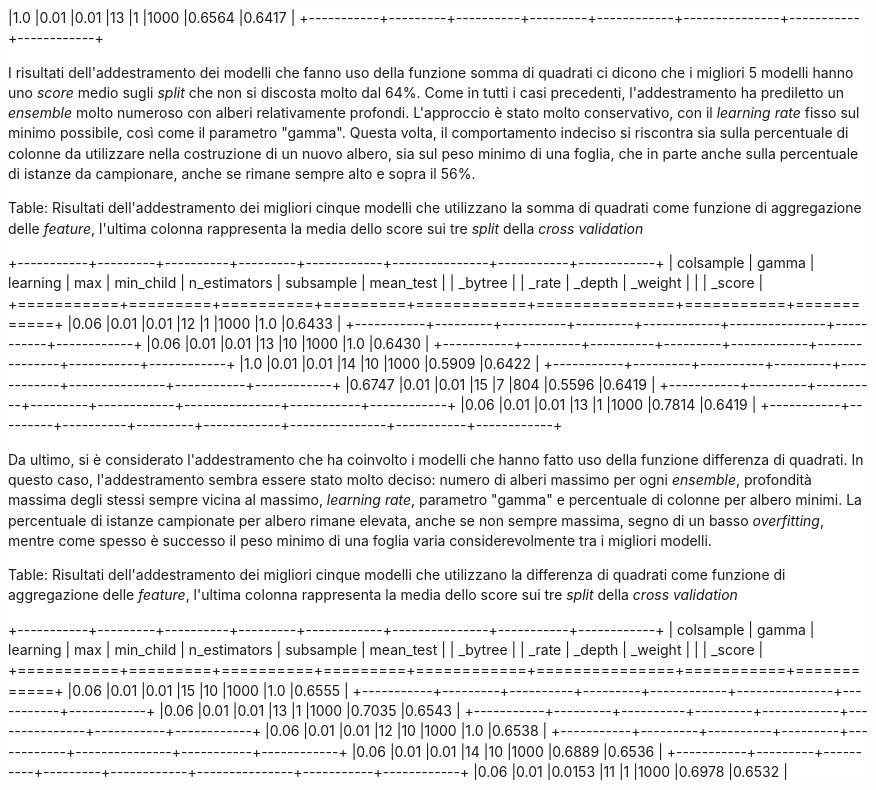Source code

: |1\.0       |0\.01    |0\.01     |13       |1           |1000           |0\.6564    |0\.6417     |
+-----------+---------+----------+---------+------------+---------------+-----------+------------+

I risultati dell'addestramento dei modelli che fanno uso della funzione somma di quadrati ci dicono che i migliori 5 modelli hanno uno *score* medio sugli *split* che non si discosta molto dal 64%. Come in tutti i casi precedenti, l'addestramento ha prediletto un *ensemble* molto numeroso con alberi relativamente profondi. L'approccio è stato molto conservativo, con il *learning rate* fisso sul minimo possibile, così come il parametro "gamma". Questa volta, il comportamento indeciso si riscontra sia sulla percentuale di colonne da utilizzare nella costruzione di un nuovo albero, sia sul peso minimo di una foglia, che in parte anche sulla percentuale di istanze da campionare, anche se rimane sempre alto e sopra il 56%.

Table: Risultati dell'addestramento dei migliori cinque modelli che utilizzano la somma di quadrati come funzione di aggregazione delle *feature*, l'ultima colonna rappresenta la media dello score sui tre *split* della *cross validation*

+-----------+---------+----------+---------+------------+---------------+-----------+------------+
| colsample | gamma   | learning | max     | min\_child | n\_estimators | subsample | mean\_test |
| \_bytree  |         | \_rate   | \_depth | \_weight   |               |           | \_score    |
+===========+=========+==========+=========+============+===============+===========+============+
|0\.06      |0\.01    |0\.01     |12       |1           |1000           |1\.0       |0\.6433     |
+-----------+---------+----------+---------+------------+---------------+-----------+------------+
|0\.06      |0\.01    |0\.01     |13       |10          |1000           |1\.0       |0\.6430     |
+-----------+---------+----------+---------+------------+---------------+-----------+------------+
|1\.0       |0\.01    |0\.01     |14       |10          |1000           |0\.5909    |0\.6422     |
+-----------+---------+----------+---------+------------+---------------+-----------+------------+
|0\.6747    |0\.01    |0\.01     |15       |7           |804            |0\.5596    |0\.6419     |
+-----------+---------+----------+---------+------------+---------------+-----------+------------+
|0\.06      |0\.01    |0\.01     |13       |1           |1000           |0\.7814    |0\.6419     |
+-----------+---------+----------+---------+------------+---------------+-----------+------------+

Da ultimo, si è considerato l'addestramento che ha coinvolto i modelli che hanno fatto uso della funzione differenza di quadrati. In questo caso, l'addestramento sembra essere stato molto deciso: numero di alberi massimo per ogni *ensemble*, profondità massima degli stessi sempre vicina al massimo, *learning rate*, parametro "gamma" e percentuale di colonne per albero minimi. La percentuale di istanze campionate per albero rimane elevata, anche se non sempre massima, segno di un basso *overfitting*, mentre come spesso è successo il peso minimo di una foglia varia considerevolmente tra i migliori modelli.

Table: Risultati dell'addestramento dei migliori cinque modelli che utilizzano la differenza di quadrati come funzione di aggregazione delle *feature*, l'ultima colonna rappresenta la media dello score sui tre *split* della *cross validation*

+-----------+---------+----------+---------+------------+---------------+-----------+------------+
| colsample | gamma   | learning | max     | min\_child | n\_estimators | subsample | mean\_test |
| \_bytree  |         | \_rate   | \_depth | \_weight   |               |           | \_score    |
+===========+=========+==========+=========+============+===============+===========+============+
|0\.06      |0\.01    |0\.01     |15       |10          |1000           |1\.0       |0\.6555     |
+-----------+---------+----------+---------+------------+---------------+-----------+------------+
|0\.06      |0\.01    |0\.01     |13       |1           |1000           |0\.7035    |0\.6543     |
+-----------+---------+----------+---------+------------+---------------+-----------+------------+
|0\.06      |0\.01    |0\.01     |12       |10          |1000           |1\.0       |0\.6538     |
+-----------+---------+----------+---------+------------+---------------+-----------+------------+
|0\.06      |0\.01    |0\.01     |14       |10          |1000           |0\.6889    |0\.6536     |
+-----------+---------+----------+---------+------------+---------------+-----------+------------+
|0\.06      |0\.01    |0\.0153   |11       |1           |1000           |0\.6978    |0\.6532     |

───

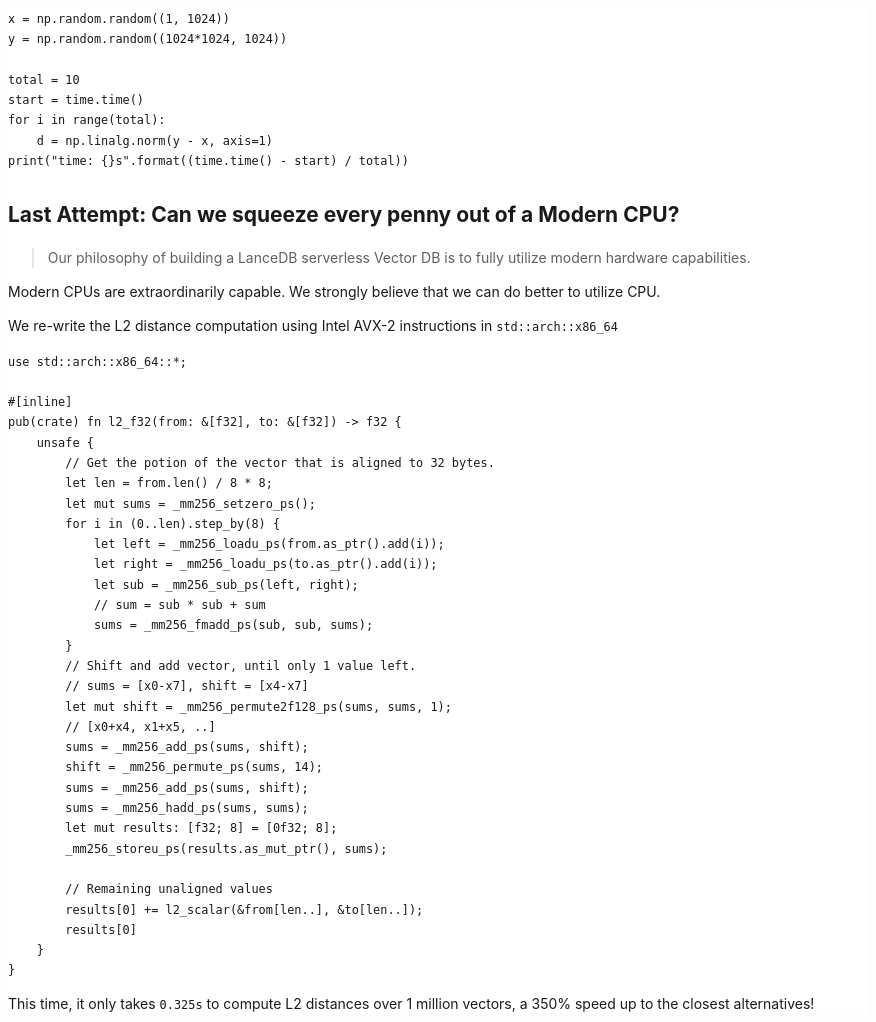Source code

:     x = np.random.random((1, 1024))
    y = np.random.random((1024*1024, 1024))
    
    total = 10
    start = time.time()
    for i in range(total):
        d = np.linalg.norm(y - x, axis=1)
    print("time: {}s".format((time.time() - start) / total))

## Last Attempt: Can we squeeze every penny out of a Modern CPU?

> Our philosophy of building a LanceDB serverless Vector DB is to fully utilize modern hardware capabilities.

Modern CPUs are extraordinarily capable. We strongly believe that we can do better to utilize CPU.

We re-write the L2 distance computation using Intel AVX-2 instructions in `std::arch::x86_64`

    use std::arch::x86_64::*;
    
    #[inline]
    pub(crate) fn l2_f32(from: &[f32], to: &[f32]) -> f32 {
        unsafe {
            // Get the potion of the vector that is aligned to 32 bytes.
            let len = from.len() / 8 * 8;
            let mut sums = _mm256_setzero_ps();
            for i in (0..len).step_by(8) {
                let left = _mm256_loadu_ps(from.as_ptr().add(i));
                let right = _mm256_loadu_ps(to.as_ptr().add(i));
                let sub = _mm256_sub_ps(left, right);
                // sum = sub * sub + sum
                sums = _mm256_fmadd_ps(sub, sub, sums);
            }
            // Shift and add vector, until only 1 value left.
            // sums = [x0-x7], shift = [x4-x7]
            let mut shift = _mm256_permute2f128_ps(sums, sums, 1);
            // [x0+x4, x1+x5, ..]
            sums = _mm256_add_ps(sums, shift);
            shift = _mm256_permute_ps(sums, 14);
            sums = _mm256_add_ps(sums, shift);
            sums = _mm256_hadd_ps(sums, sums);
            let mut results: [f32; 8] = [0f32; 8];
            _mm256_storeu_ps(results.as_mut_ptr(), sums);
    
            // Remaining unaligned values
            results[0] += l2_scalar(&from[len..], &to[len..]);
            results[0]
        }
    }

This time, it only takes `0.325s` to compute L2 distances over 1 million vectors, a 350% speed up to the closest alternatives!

───

#### [What you will do]
The lines holding the word "start" are the answer. Find them in the entries and copy them.

#### [Expected output]
    start = time.time()
    print("time: {}s".format((time.time() - start) / total))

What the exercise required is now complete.